A couple of weeks ago I was poking about the recesses of the Camden market, trying to rediscover a stall that sold dilapidated upright pianos. Instead I found a little cubicle nearby stocked with aging hardcover and paperback volumes of every age, size, and subject matter. A small blue hardcover soon came to my hands—a collection of essays by Aldous Huxley titled “On the Margin”. In one of them, “Pleasures”, Huxley writes, “There have always been fourth rate writers and dramatists; but their works, in the past, quickly died without getting beyond the boundaries of the city or the country in they appeared. Today the inventions of the scenario writer go out from Los Angeles across the whole world. Countless audiences soak passively in the tepid bath of nonsense.” Keep in mind that this was written in the 1920’s–Huxley might as well have been writing about the Internet and the far-too-simple ways of disseminating worthless prose. As the network loses its exclusivity and is embraced by billions as a means to relay everyday minutiae, intellectual rigor becomes diluted and harder to detect. Sifting through the useless trash brought up by Google’s search results is a skill in itself.

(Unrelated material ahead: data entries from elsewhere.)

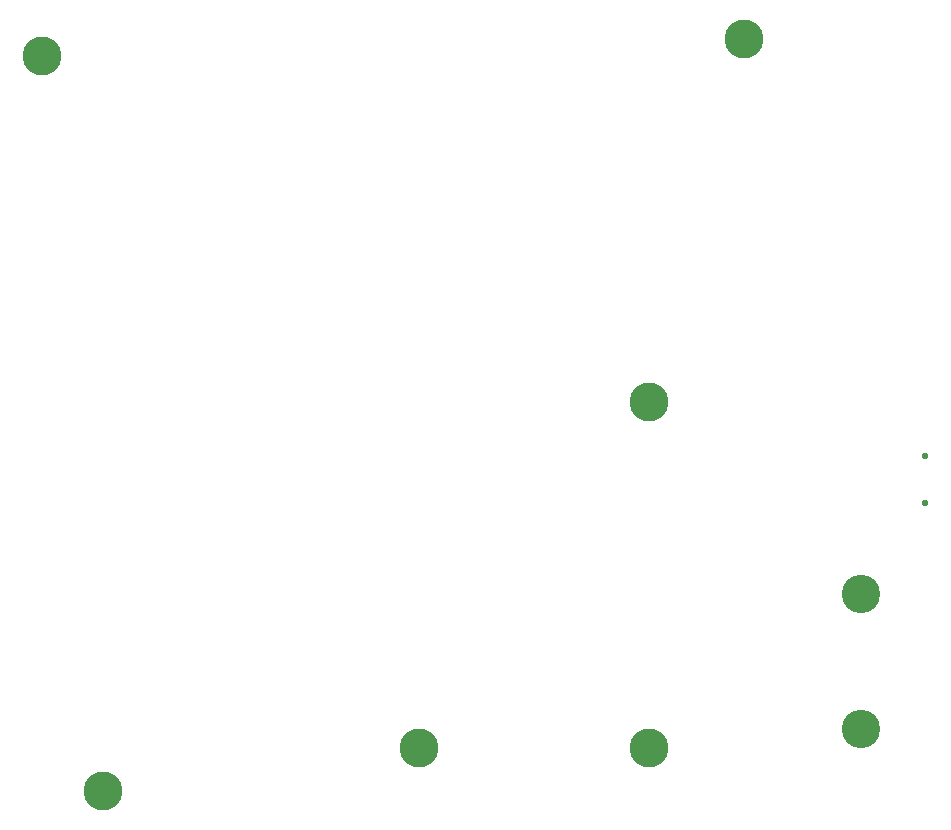
<source format=gbr>
%TF.GenerationSoftware,Altium Limited,Altium Designer,23.2.1 (34)*%
G04 Layer_Color=0*
%FSLAX45Y45*%
%MOMM*%
%TF.SameCoordinates,B4074A4A-24BC-461C-81CD-CAEDFDD4BDB5*%
%TF.FilePolarity,Positive*%
%TF.FileFunction,NonPlated,1,6,NPTH,Drill*%
%TF.Part,Single*%
G01*
G75*
%TA.AperFunction,ComponentDrill*%
%ADD146C,3.25000*%
%ADD147C,0.55000*%
%TA.AperFunction,OtherDrill,Pad Free-9 (188.544mm,109.296mm)*%
%ADD148C,3.30000*%
%TA.AperFunction,OtherDrill,Pad Free-9 (134.264mm,45.644mm)*%
%ADD149C,3.30000*%
%TA.AperFunction,OtherDrill,Pad Free-9 (161.011mm,49.249mm)*%
%ADD150C,3.30000*%
%TA.AperFunction,OtherDrill,Pad Free-9 (180.467mm,78.588mm)*%
%ADD151C,3.30000*%
%TA.AperFunction,OtherDrill,Pad Free-9 (129.083mm,107.874mm)*%
%ADD152C,3.30000*%
%TA.AperFunction,OtherDrill,Pad Free-9 (180.467mm,49.249mm)*%
%ADD153C,3.30000*%
D146*
X19841998Y5083498D02*
D03*
Y6226498D02*
D03*
D147*
X20386600Y7002602D02*
D03*
Y7402603D02*
D03*
D148*
X18854420Y10929620D02*
D03*
D149*
X13426440Y4564380D02*
D03*
D150*
X16101060Y4924913D02*
D03*
D151*
X18046700Y7858760D02*
D03*
D152*
X12908279Y10787380D02*
D03*
D153*
X18046700Y4924913D02*
D03*
%TF.MD5,29d93e2963748ea50ec0da01a08db756*%
M02*

</source>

However, I am optimistic about the state of our cultural degradation. As culture “degrades” in the eyes of conservative academia, it is also recast and molded in response to the protean conceptions of modern society. There is no golden standard to be applied. When sound was introduced in cinema with the arrival of “talkies”, many denounced it as a shameful travesty that stripped the medium of its artistic qualities. The naysayers, needless to say, were not around for too long. They made a brief reappearance with the advent of Technicolor, but were again silenced when competent directors used the technology to their advantage. Nowadays, neither color nor sound factors into an audience’s appreciation of a film; these accessories are only [usually] noted when exceptionally good or exceptionally bad. Alas, I am veering off topic—cinema requires its own focalized attention.

Oh dear... (Heraclitus)

Heraclitus, with his infinite wisdom said, “The only constant is change”.  It was as true then as it is now. The artistic traditions of the past and today will be digested and regurgitated by young and irreverent artists, and the reactionaries will look away in denial as a new platform rises out of the steaming primordial soup. Every paradigm-shaking idea generally follows a path of initial rejection, gradual acceptance, widespread imitation, and finally opposition (once again). From Baroque art to Einstein’s theory of special relativity, every movement and mode of thought has been exalted and condemned. Our future selves may not look proudly on our generation’s worship of Justin Bieber and fossil fuels, but redemption is still possible.

- A.T.

P.S. The scholars out there who have studied Adorno, Foucalt and Derrida probably have a much better idea of what I’m trying to say here. My apologies for the skin-deep analysis of this post.